Me sucede que
a veces siento que ya hice todo lo que tenía que hacer y descubro que estoy en
este mundo de salida. Entonces me sucede que descubro que alguna vez tengo que
haber estado de entrada pero no me acuerdo. Mis padres me enseñaron tan bien
(por lo menos ese era su deseo) que terminaron creando a un tipo que llegó a la
universidad después de los 50 años y allí aprendió casi nada porque ya la vida
me había enseñado todo eso y más. Me sucede, entonces, que pongo atención a
todo lo que se habla de la reforma educacional tan necesaria y me sucede que me
doy cuenta que pretenden cambiar un sistema por otro y eso es todo lo que van a
cambiar. Entonces me sucede que me pongo un poco triste porque veo a los
jóvenes empujando para que las reformas se hagan realidad y hasta creen que van
a ver el asunto ya hecho. Una reforma de ese tipo toma muchos años y los
jóvenes salen a la calle a gritar consignas y tienen razón pero no se han dado
cuenta que si se llega a concretar algún cambio va a ser dentro de unos treinta
o cuarenta años y ellos ni siquiera van a estar vigentes o considerados útiles.

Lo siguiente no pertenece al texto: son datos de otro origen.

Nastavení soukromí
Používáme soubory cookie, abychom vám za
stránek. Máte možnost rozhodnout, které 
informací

Me sucede, entonces, que no me queda más remedio que convencerme de que estoy
de salida y que esta salida es la entrada a otra cosa. Si no pienso así me va a
suceder algo muy desagradable y muy feo. Entonces me sucede que me pongo a
buscar algo que hacer, aparte de mis clases, de atender mi consulta y de ayudar
a la gente a que sea un poco más feliz… y siempre encuentro algo.